En pleine relance des efforts de résolution des Nations-Unies, les tensions autour du Sahara occidental ont été ravivées cette semaine par des conclusions défavorables sur l’accord de pêche entre le Maroc et l’Union européenne.
En droite ligne avec les arguments des indépendantistes, l’avocat général de la cour de justice de l’UE a estimé mercredi que “l’exploitation halieutique des eaux adjacentes au Sahara occidental (…) ne respecte pas le droit du peuple de ce territoire à l’autodétermination”.
La cour a été saisie pour avis par un tribunal britannique, lui-même saisi par une association pro-Sahraouie, Western Sahara Campaign (WSC), qui milite pour la reconnaissance du droit du peuple du Sahara occidental à l’autodétermination et dénonce le pillage de ses ressources naturelles.
Abondamment commenté par la presse algérienne et marocaine, l’avis qui détaille l’historique du conflit et sa jurisprudence appelle la cour à juger “invalides” des accords contredisant le “droit international”.
Vaste étendue désertique de 266.000 km2, avec 1.100 km de côte atlantique poissonneuse au nord de la Mauritanie, le Sahara est le seul territoire du continent africain dont le statut post-colonial n’a pas été réglé : le Maroc en contrôle 80%, le Front Polisario 20%, séparés par un mur et une zone tampon contrôlée par les casques bleus de l’ONU.

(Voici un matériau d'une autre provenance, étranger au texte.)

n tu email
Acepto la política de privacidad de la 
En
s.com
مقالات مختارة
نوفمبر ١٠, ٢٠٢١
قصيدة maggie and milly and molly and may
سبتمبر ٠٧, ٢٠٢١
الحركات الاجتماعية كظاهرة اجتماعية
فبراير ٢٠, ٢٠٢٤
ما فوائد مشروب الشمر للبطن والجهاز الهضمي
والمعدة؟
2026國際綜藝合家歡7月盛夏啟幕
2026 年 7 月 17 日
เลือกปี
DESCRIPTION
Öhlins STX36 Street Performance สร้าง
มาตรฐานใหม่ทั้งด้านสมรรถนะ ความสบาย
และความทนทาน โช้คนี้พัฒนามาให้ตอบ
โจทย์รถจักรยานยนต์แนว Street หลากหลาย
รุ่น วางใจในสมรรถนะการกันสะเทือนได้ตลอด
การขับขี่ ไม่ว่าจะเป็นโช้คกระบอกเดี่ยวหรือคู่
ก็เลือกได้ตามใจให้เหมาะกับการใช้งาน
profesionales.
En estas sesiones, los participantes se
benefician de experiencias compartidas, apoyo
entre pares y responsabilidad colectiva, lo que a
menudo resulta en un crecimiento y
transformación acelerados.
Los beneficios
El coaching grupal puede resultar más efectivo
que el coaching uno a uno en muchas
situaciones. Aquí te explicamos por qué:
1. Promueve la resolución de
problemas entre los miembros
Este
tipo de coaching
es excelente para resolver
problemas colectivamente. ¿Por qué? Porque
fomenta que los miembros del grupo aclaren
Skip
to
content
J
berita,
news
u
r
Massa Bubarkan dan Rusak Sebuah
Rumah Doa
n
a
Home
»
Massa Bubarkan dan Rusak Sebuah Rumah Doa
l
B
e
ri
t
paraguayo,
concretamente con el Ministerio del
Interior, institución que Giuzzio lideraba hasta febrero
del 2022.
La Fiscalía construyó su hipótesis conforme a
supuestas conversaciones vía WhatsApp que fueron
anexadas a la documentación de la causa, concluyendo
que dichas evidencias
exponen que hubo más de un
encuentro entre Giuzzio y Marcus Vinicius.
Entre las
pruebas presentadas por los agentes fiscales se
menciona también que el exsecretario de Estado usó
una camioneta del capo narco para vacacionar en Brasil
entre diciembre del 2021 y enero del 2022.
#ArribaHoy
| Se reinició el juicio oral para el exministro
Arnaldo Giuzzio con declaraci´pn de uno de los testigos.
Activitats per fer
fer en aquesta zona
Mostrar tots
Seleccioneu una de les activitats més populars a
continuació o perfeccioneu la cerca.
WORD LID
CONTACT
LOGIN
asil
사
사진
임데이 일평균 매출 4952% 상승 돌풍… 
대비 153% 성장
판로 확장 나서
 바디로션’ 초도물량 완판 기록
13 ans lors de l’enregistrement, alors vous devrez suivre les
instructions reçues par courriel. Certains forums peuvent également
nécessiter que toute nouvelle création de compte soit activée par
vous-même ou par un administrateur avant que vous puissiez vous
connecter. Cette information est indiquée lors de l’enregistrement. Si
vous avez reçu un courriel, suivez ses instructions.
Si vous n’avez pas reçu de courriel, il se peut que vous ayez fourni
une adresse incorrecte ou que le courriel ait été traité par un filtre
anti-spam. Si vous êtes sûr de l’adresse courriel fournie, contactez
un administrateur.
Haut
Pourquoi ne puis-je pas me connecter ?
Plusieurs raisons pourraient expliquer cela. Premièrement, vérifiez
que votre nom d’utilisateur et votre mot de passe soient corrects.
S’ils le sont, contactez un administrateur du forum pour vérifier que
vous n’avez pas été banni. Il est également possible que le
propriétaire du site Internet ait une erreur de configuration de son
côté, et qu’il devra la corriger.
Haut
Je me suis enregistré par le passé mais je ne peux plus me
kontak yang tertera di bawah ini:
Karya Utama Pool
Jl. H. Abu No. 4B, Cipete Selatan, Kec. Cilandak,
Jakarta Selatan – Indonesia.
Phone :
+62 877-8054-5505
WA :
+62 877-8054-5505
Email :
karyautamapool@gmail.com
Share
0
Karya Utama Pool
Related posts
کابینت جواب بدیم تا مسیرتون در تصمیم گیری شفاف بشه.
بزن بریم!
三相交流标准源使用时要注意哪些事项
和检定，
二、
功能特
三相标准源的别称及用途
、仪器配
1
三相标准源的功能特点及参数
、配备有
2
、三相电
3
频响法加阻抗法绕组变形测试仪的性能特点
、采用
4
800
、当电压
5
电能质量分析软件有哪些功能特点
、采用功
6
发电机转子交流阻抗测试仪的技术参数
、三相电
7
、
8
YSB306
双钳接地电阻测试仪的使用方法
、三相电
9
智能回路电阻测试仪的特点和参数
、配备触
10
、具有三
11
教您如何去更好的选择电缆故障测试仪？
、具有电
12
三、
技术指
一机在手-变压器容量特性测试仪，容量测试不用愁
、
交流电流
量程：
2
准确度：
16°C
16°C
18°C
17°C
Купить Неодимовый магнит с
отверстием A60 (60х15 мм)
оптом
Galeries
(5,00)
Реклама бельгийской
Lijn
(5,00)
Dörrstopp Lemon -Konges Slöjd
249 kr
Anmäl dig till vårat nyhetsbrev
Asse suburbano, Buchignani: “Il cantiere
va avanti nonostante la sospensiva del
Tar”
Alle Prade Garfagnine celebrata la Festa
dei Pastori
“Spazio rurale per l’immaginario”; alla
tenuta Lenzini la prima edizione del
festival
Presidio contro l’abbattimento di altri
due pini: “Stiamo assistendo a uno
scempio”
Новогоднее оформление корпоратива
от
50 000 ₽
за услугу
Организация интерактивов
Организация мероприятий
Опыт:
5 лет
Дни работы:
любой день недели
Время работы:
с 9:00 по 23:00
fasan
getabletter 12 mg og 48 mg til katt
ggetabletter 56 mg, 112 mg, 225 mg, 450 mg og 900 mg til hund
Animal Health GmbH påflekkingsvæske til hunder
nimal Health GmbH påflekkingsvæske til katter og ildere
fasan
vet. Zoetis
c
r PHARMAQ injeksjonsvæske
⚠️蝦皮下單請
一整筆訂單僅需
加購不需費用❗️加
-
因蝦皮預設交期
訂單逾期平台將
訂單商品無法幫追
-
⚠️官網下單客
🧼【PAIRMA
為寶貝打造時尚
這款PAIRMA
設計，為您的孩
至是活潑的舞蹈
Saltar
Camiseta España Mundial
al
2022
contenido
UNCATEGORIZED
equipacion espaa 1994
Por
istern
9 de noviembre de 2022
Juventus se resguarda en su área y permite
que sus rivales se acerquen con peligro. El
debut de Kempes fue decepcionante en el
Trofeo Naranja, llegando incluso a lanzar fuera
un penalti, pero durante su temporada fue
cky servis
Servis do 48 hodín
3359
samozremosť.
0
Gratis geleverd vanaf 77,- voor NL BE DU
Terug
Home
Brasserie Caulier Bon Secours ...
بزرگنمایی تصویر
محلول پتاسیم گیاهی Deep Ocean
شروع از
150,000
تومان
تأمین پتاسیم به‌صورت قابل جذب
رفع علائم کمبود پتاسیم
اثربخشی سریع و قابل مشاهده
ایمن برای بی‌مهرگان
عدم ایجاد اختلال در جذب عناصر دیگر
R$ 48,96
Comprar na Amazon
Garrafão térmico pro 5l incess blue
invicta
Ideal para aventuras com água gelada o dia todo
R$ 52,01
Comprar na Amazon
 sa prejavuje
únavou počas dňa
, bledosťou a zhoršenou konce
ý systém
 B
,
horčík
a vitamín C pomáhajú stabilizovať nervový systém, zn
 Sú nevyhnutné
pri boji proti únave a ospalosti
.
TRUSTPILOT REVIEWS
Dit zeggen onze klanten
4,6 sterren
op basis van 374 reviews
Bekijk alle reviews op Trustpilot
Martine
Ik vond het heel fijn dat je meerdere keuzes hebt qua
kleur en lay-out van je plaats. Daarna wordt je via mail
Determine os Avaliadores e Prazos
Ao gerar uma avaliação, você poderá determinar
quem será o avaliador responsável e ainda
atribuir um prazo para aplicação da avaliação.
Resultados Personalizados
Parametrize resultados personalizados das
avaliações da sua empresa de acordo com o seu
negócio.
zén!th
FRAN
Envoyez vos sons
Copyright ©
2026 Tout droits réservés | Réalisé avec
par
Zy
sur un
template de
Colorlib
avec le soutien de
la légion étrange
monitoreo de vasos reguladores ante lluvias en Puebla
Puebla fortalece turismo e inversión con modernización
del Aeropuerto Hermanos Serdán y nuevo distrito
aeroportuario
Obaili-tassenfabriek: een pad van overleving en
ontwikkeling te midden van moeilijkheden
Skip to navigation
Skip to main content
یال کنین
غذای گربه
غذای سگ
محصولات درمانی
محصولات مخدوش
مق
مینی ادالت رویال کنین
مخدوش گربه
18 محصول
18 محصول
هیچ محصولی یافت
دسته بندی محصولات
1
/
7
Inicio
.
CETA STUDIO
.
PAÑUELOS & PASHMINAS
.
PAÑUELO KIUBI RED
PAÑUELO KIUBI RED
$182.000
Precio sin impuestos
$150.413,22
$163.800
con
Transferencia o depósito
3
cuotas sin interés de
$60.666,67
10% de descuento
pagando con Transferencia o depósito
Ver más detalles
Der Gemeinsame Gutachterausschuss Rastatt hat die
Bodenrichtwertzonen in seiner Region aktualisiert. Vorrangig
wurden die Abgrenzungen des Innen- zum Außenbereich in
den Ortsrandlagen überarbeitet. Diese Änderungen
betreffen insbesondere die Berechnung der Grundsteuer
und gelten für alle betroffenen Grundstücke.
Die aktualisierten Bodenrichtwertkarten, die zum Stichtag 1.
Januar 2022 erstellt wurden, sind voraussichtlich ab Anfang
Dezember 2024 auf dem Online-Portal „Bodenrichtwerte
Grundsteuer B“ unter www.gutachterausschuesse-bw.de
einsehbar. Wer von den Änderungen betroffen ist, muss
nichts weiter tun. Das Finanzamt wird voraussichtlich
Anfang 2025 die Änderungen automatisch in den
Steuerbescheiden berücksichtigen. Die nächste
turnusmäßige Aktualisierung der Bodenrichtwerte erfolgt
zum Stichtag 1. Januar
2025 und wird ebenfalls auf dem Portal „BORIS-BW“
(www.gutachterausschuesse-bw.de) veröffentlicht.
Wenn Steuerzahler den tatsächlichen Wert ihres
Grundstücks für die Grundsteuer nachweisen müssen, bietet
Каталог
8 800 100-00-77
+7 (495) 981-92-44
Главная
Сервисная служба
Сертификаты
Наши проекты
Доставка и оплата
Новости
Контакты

Après des décennies de statu-quo, le secrétaire général de l’ONU Antonio Guterres a chargé l’an dernier un nouvel envoyé spécial de relancer les négociations entre deux camps inconciliables: le Front Polisario veut un référendum d’autodétermination pouvant conduire à l’indépendance, le Maroc rejette tout autre solution que l’autonomie sous sa souveraineté.
– ‘Mise en garde’ –
Cet effort de relance a été accompagné par un regain de tensions sur le terrain, poussant le secrétaire général de l’ONU à appeler début janvier les deux parties “à faire preuve de retenue et à éviter toute escalade”.
Vendredi, le ministre marocain de l’Intérieur Abdelouafi Laftit a reçu le nouveau chef de la Minurso (la mission de l’ONU au Sahara occidental), Colin Stewart, avec une “mise en garde des autorités marocaines contre la poursuite des provocations et agissements du Polisario dans la zone tampon”.
Dans ce contexte, le débat sur l’accord de pêche Maroc-UE “est avant tout politique”, selon l’universitaire Mohammed Benhammou, du Centre marocain des études stratégiques joint par l’AFP.
“Pas politique, mais juridique”, assure Me Gilles Devers, un avocat français qui défend les intérêts du Polisario en Europe.
Le Polisario a appelé l’UE à “assumer les responsabilités juridiques et morales qui lui incombent en faveur d’une solution juste”. Le Maroc, lui, met en avant ses efforts de développement dans la zone sous son contrôle tout en avertissant l’UE sur les enjeux globaux d’un partenariat qui concerne aussi la lutte contre le terrorisme et l’immigration, selon une note d’analyse transmise à l’AFP à Rabat.
– ‘Retour sur investissement’ –
La question est d’autant plus sensible que l’UE et le Maroc se préparent à négocier un nouveau protocole de pêche, l’actuel arrivant à échéance en juillet prochain.
Dans un récent rapport, la Commission européenne appelle à la reconduction de l’accord, se félicitant d’un “bon retour sur investissement”, avec “pour chaque euro investi (…) la création de 2,78 euros de valeur ajoutée pour le secteur de la pêche” européenne.
Entre 2014 et 2018, les chalutiers de pêche industrielle autorisés par l’accord ont capturé 83.000 tonnes par an en moyenne – en majeure partie dans les eaux du Sahara – pour une valeur d’environ 80 millions d’euros, le Maroc touchant une contrepartie annuelle d’environ 40 millions d’euros, selon ce rapport.
Fin 2016, la justice européenne avait estimé que l’accord de libre-échange sur les produits agricoles et la pêche entre le Maroc et son principal partenaire commercial, l’UE, ne concernait pas le Sahara, ouvrant la voie à de nombreux recours.
Depuis, des associations pro-Polisario contestent régulièrement des opérations commerciales entre le Maroc et des pays européens. La dernière action en date vise l’ouverture d’une liaison aérienne entre Paris et Dakhla, port touristique de la zone contrôlée par le Maroc, opérée par la compagnie low-cost Transavia du groupe Air-France-KLM.